▶ [Required action] A faithful copy of all the entries is required, with no pictures in it.

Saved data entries
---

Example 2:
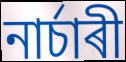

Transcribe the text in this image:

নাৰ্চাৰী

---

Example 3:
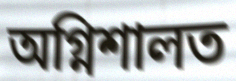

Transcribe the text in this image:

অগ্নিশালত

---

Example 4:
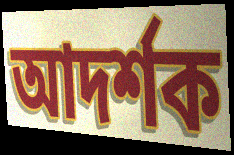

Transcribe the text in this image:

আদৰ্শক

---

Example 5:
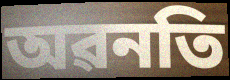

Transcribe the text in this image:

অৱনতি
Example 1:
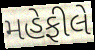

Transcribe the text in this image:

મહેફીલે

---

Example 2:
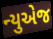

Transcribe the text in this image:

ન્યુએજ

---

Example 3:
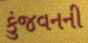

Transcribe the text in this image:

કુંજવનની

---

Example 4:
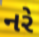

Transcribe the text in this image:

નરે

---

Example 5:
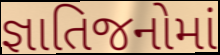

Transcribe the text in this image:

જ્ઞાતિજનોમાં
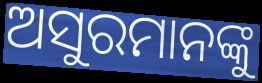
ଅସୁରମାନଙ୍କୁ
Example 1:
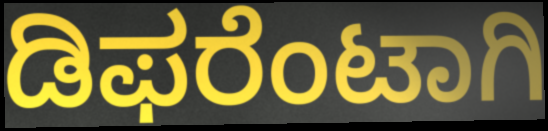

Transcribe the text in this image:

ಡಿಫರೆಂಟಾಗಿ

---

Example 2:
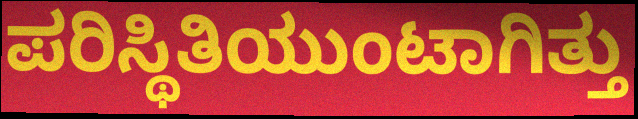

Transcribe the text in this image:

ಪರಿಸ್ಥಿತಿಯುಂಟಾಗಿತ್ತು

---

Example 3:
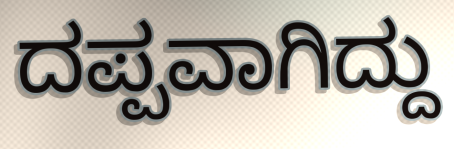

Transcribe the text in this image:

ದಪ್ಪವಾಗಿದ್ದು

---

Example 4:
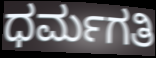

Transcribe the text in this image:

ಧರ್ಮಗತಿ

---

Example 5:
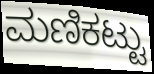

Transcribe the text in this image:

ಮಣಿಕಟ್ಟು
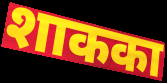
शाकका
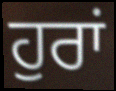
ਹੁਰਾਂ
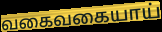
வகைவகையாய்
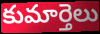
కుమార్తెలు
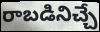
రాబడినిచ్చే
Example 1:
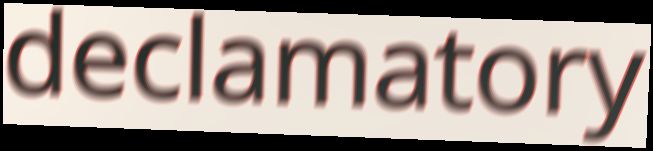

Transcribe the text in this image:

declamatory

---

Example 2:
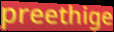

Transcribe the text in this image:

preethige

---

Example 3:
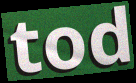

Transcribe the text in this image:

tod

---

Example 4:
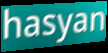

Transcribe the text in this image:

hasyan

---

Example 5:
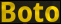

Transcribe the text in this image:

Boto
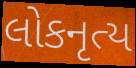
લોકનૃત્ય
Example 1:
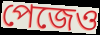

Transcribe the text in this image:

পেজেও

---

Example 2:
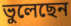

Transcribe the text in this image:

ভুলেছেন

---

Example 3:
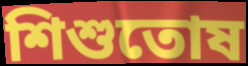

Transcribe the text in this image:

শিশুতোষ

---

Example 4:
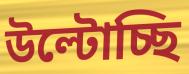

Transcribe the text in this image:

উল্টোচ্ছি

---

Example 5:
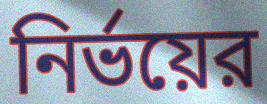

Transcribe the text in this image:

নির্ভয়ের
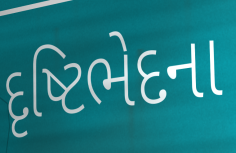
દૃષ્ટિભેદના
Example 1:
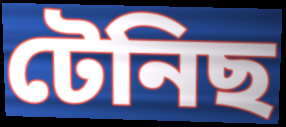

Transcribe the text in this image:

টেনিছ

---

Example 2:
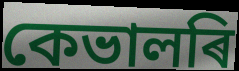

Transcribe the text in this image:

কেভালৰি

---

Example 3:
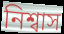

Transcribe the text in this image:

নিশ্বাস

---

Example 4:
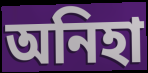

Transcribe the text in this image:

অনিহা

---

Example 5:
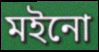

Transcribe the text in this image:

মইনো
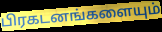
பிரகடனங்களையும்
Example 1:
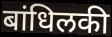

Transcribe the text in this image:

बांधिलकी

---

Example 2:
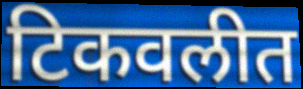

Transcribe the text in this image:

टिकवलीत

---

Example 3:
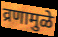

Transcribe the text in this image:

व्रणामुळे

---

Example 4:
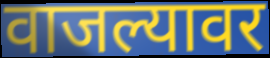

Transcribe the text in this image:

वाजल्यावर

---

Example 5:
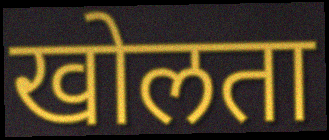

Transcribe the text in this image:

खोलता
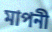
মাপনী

▶ [Answer section]
---

Example 2:

Transcribe the text in this image:

নাৰ্চাৰী

---

Example 3:

Transcribe the text in this image:

অগ্নিশালত

---

Example 4:

Transcribe the text in this image:

আদৰ্শক

---

Example 5:

Transcribe the text in this image:

অৱনতি
Example 1:

Transcribe the text in this image:

મહેફીલે

---

Example 2:

Transcribe the text in this image:

ન્યુએજ

---

Example 3:

Transcribe the text in this image:

કુંજવનની

---

Example 4:

Transcribe the text in this image:

નરે

---

Example 5:

Transcribe the text in this image:

જ્ઞાતિજનોમાં
ଅସୁରମାନଙ୍କୁ
Example 1:

Transcribe the text in this image:

ಡಿಫರೆಂಟಾಗಿ

---

Example 2:

Transcribe the text in this image:

ಪರಿಸ್ಥಿತಿಯುಂಟಾಗಿತ್ತು

---

Example 3:

Transcribe the text in this image:

ದಪ್ಪವಾಗಿದ್ದು

---

Example 4:

Transcribe the text in this image:

ಧರ್ಮಗತಿ

---

Example 5:

Transcribe the text in this image:

ಮಣಿಕಟ್ಟು
शाकका
ਹੁਰਾਂ
வகைவகையாய்
కుమార్తెలు
రాబడినిచ్చే
Example 1:

Transcribe the text in this image:

declamatory

---

Example 2:

Transcribe the text in this image:

preethige

---

Example 3:

Transcribe the text in this image:

tod

---

Example 4:

Transcribe the text in this image:

hasyan

---

Example 5:

Transcribe the text in this image:

Boto
લોકનૃત્ય
Example 1:

Transcribe the text in this image:

পেজেও

---

Example 2:

Transcribe the text in this image:

ভুলেছেন

---

Example 3:

Transcribe the text in this image:

শিশুতোষ

---

Example 4:

Transcribe the text in this image:

উল্টোচ্ছি

---

Example 5:

Transcribe the text in this image:

নির্ভয়ের
દૃષ્ટિભેદના
Example 1:

Transcribe the text in this image:

টেনিছ

---

Example 2:

Transcribe the text in this image:

কেভালৰি

---

Example 3:

Transcribe the text in this image:

নিশ্বাস

---

Example 4:

Transcribe the text in this image:

অনিহা

---

Example 5:

Transcribe the text in this image:

মইনো
பிரகடனங்களையும்
Example 1:

Transcribe the text in this image:

बांधिलकी

---

Example 2:

Transcribe the text in this image:

टिकवलीत

---

Example 3:

Transcribe the text in this image:

व्रणामुळे

---

Example 4:

Transcribe the text in this image:

वाजल्यावर

---

Example 5:

Transcribe the text in this image:

खोलता
মাপনী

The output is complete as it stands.